• _Work to be completed_: From the data below, return each line in which the string "every" is found.

[[ Supplied entries, beginning ]]

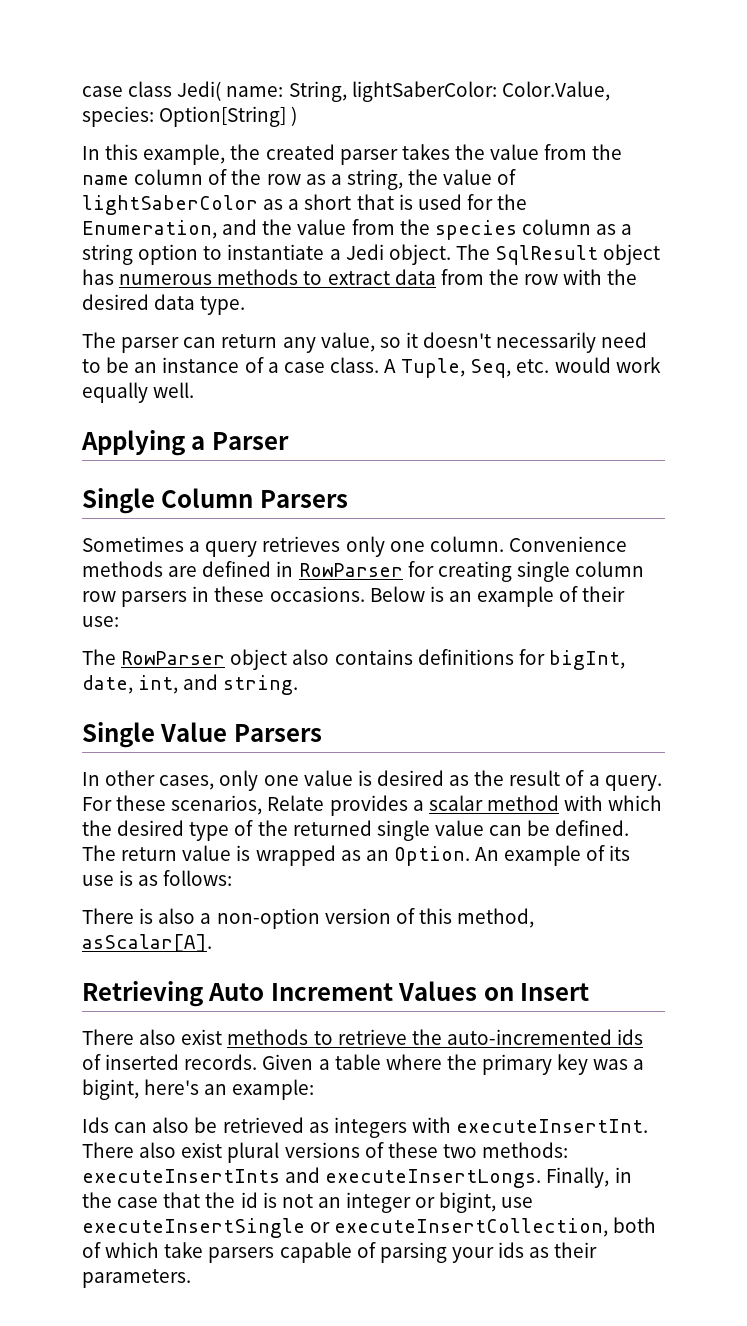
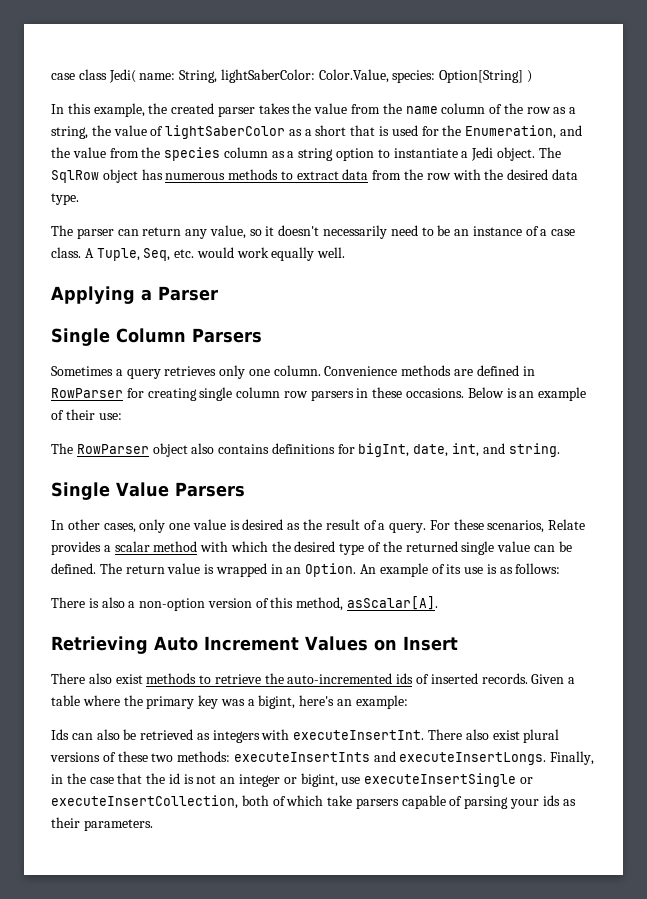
[495,245,599,265] SqlResult -> [51,170,99,183] SqlRow
[340,850,361,861] as -> [270,564,283,574] in

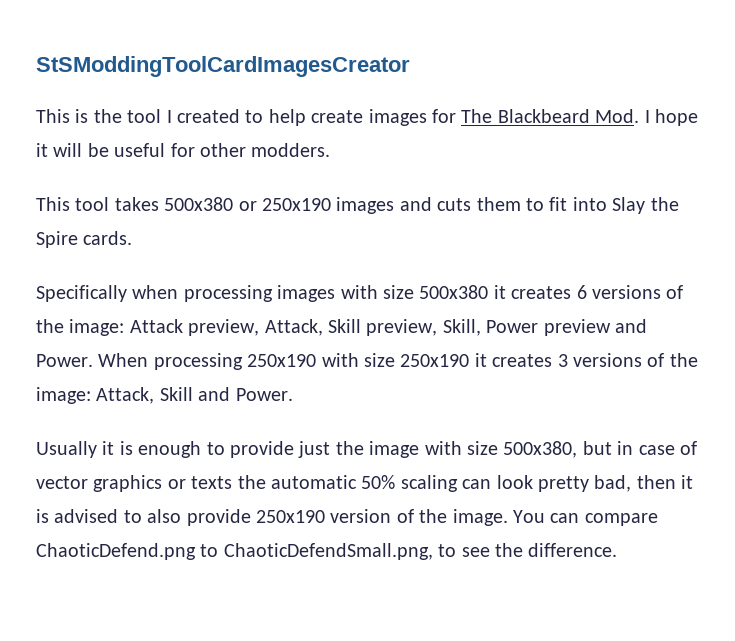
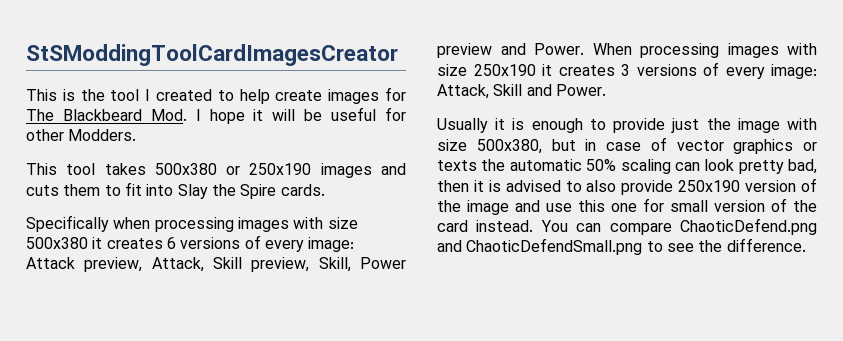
[251,143,331,157] modders. -> [68,129,137,141] Modders.
[36,319,64,333] the -> [264,240,304,252] every
[247,354,317,367] 250x190 -> [727,43,779,58] images
[669,353,698,367] the -> [725,67,765,79] every
[452,509,508,526] image. -> [467,198,817,215] [437,220,534,232] image and use this one for small version of the card instead.
[200,543,433,560] to ChaoticDefendSmall.png, -> [437,238,643,255] and ChaoticDefendSmall.png

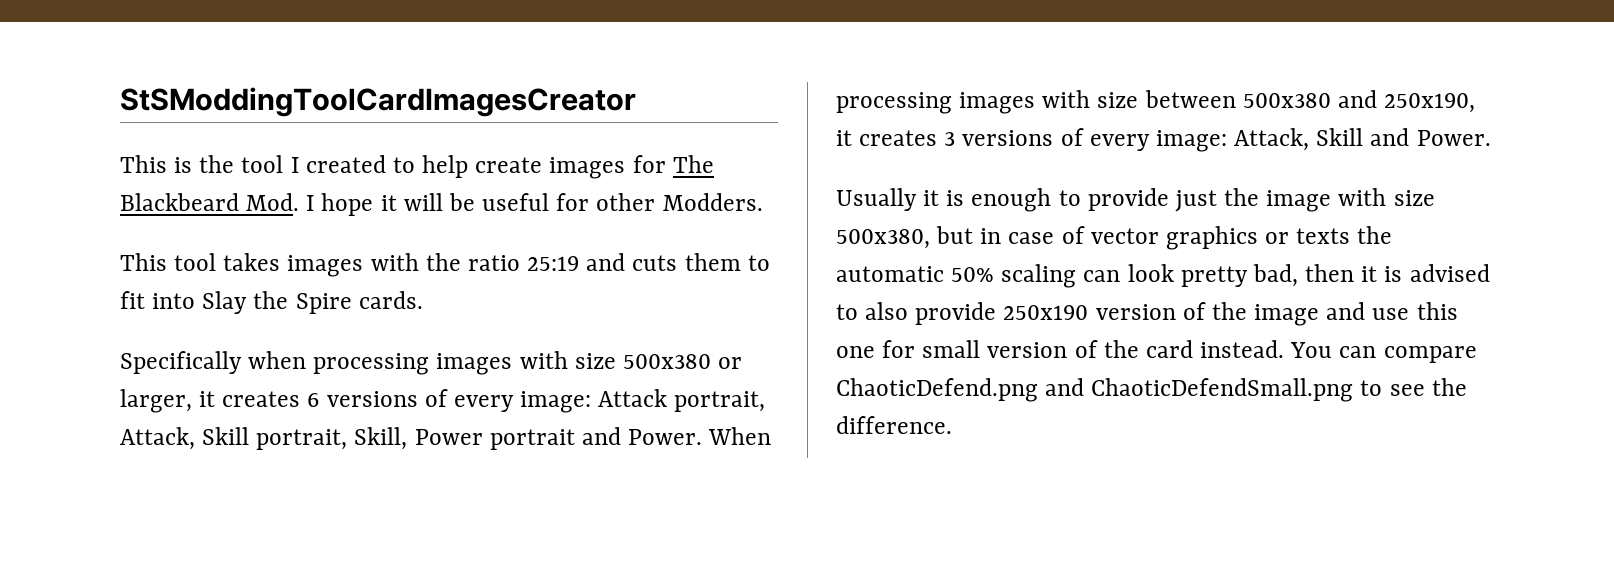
[154,163,372,178] 500x380 or 250x190 images -> [287,253,580,277] images with the ratio 25:19
(88, 243) none -> [718,357,743,369] [120,389,192,413] or larger,
[84,257,310,272] preview, Attack, Skill preview, -> [674,391,766,412] [120,427,348,450] portrait, Attack, Skill portrait,
[437,43,492,58] preview -> [489,429,575,450] portrait
[473,64,536,76] 250x190 -> [1144,90,1476,113] between 500x380 and 250x190,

[[ Supplied entries, end ]]

• _Exercise result_:
[36,319,64,333] the -> [264,240,304,252] every
[669,353,698,367] the -> [725,67,765,79] every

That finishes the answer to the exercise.